Underpricing, Not Ignorance

Among the 290 missed draws, the mean P(draw) assigned by the model is 0.266. For the 7 correctly predicted draws, it is 0.388. That gap is significant (Mann-Whitney p less than 0.001, Cohen's d=2.417), but the more important number is this: 174 out of 290 missed draws, 60%, had P(draw) above 0.25. The model was not blind to those draws. It placed meaningful probability on them and then selected H or A anyway.

P(draw) distribution comparing true positive and false negative draws — Figure 1: P(draw) distribution for correctly predicted draws (green) vs missed draws (red). The FN distribution has substantial mass above 0.25, confirming the model senses but suppresses the draw outcome.

Looking at all 668 matches where the model assigned P(draw) above 0.25, the actual draw rate is 27.1%, essentially identical to the full dataset base rate of 26.1%. The model's elevated draw probability is not predictive of draws in aggregate. But within that subset, the model chose to predict draw only 31 times. For the remaining 637 matches, it assigned above-threshold draw probability and still predicted H or A.

Confusion matrix for matches where model assigned P(draw) above 0.25 — Figure 2: Prediction outcomes for the 668 matches where P(draw) exceeded 0.25. Of 181 actual draws in this subset, the model correctly identified 7. The remaining 174 were routed to H (103) or A (71).

What Distinguishes the Draws the Model Gets Right

With the n=7 caveat stated upfront, the feature comparison between correctly predicted and missed draws does produce two results that clear both the statistical and effect size thresholds.

Feature	TP median	FN median	p-value	Cohen's d
Home xG_op at Home (roll5)	0.478	0.926	0.0026	1.082
Away xG_op Away (roll5)	0.506	0.792	0.0361	0.770
Passes Acc delta (roll10)	-103.75	-9.50	0.062 (ns)	0.639
Points Gap	-56.0	-8.5	0.249 (ns)	0.339
xG Open Play delta (roll10)	-0.091	-0.077	0.706 (ns)	0.106

Feature comparison: correctly predicted vs missed draws. Only venue-specific xG features clear p<0.05 and Cohen's d>0.4 simultaneously.

The two significant features are both venue-specific xG measures. Correctly predicted draws happen in matches where the home team's open-play xG at home (roll5) is low (median 0.478) and the away team's open-play xG away from home (roll5) is also low (median 0.506). Missed draws happen in matches where both figures are higher: 0.926 and 0.792 respectively.
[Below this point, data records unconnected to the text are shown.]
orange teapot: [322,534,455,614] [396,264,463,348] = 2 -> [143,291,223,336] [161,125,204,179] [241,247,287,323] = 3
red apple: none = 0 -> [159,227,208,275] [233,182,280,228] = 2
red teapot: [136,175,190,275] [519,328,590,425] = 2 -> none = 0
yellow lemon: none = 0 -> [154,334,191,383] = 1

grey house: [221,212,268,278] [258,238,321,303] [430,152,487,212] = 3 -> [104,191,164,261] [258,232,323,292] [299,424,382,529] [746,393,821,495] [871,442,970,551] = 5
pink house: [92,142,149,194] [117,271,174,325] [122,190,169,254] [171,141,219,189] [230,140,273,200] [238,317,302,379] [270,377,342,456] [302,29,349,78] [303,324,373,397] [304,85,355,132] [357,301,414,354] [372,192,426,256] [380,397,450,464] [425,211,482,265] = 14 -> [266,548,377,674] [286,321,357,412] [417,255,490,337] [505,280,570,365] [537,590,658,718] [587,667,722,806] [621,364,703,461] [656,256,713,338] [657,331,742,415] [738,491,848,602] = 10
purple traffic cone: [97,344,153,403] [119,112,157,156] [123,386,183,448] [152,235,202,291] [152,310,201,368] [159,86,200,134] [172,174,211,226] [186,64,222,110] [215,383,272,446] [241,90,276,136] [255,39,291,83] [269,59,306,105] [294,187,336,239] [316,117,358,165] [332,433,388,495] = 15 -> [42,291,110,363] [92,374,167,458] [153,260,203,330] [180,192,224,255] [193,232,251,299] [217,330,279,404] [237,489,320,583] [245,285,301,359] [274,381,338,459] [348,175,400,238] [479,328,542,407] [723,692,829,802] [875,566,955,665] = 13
The interpretation is that the draws the model correctly identifies are tactically constrained matches where neither team is generating meaningful xG in their home environment. Low attacking output on both sides creates a kind of parity that the model can detect. The draws it misses are in higher-xG environments where both teams are creating chances but the match ends level anyway, the kind of draw that results from finishing variance rather than structural balance.

That second type of draw is plausibly undetectable from pre-match features. No feature set will reliably predict that a match with xG 1.8 vs 1.6 ends 0-0 rather than 2-1. The question the data cannot yet answer is whether the first type, the structurally constrained draw, can be recovered with better feature representation or a different decision boundary.
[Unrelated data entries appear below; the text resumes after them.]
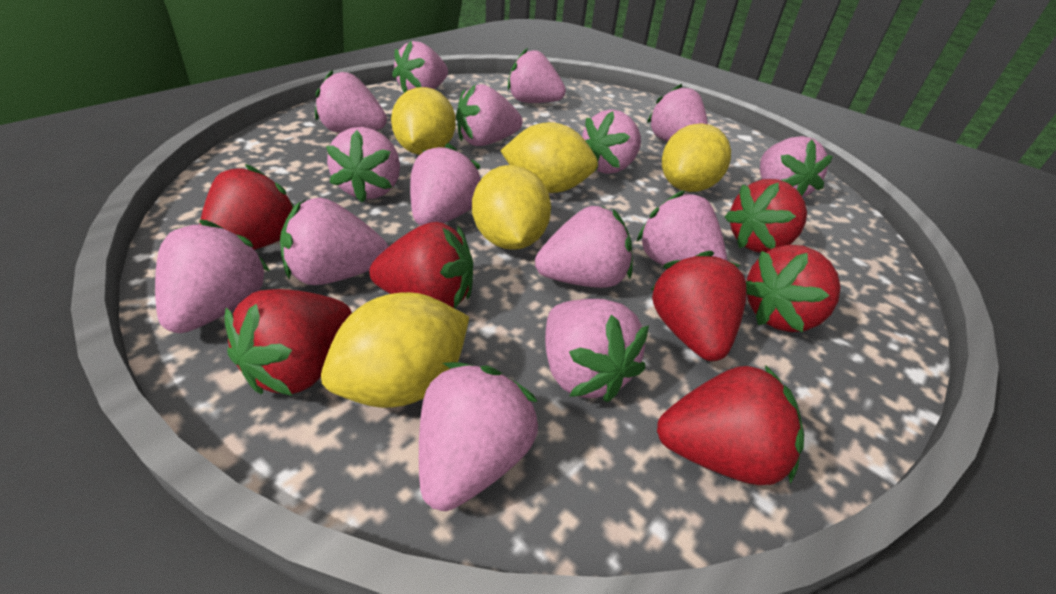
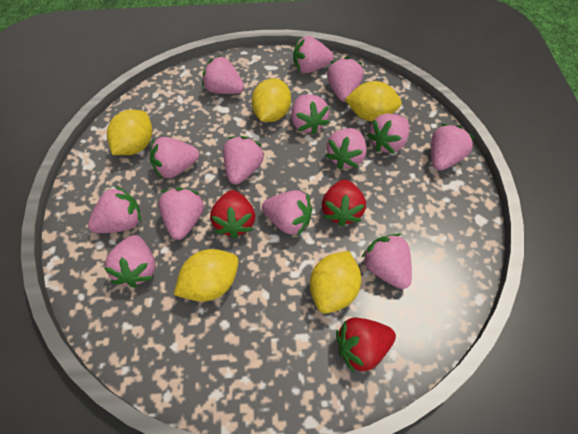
pink strawberry: [155,219,271,333] [280,198,389,285] [315,70,387,133] [326,127,400,202] [392,41,448,93] [410,143,481,226] [419,362,538,511] [456,84,523,146] [508,48,566,103] [535,206,633,288] [545,299,649,403] [582,109,641,174] [637,191,727,266] [647,84,708,142] [760,136,833,198] = 15 -> [88,186,141,233] [104,235,155,288] [150,137,199,179] [159,188,204,240] [202,56,244,94] [223,136,264,184] [262,190,313,236] [291,94,329,135] [293,36,333,73] [325,128,367,169] [327,57,364,102] [361,233,412,289] [367,113,409,154] [431,124,475,171] = 14
red strawberry: [200,164,294,250] [225,289,352,396] [369,222,473,308] [651,251,747,361] [657,365,804,485] [724,179,807,253] [746,245,841,332] = 7 -> [210,190,255,239] [322,179,366,227] [336,317,396,373] = 3

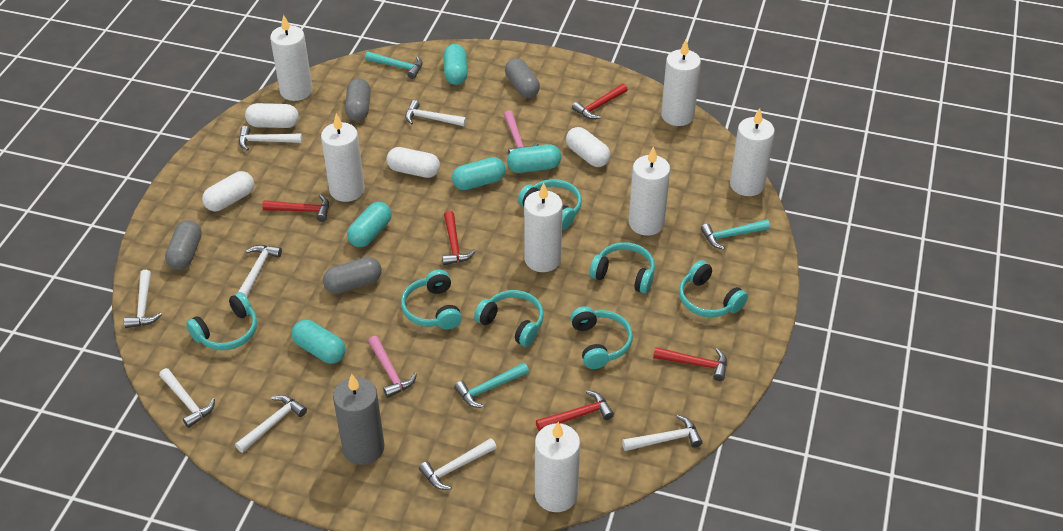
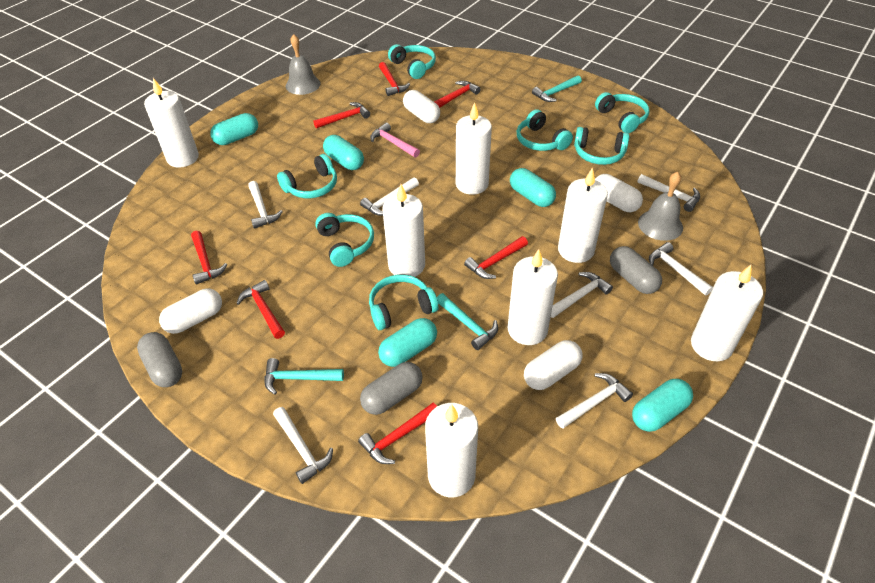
grey bell: none = 0 -> [286,34,321,95] [638,172,683,241] = 2
grey candle: [333,374,385,465] = 1 -> none = 0
grey capsule: [165,220,202,270] [323,257,382,294] [345,78,371,121] [505,58,540,98] = 4 -> [137,332,182,387] [360,362,423,415] [610,246,662,294] = 3
pink hammer: [368,336,417,398] [504,110,538,153] = 2 -> [370,123,420,158] = 1
red hammer: [262,194,329,222] [442,211,476,265] [536,390,614,431] [572,83,628,119] [653,347,727,381] = 5 -> [191,231,227,285] [236,280,285,339] [313,102,370,128] [358,403,437,464] [379,62,410,96] [434,81,480,108] [464,236,528,279] = 7
white hammer: [124,270,162,328] [159,368,215,428] [235,395,307,453] [238,245,282,297] [239,126,302,151] [405,100,467,126] [419,438,497,490] [622,415,703,451] = 8 -> [248,181,283,229] [273,407,333,484] [360,177,419,216] [551,272,613,318] [556,373,633,429] [637,174,700,212] [649,242,713,296] = 7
An Open Question on the Decision Boundary

The finding points to a representation gap rather than a signal gap. The model has draw probability mass in the right places. The issue is that cross-entropy loss, optimised globally across all three classes, does not penalise missed draws heavily enough to move the decision boundary. A draw accounts for 26% of outcomes but produces only modest loss when incorrectly classified as H or A, because H and A together form the majority. The model learns to avoid the draw prediction unless the evidence is overwhelming.

What is not clear is whether this is fixable at the loss function level, at the threshold level, or not at all for the high-xG draw subset. A draw-aware loss that penalises FN draws more heavily might shift the boundary, but it could also introduce draw over-prediction that destroys the H and A ROI the model currently has. That tradeoff has not been tested, and the answer is not obvious from the data here.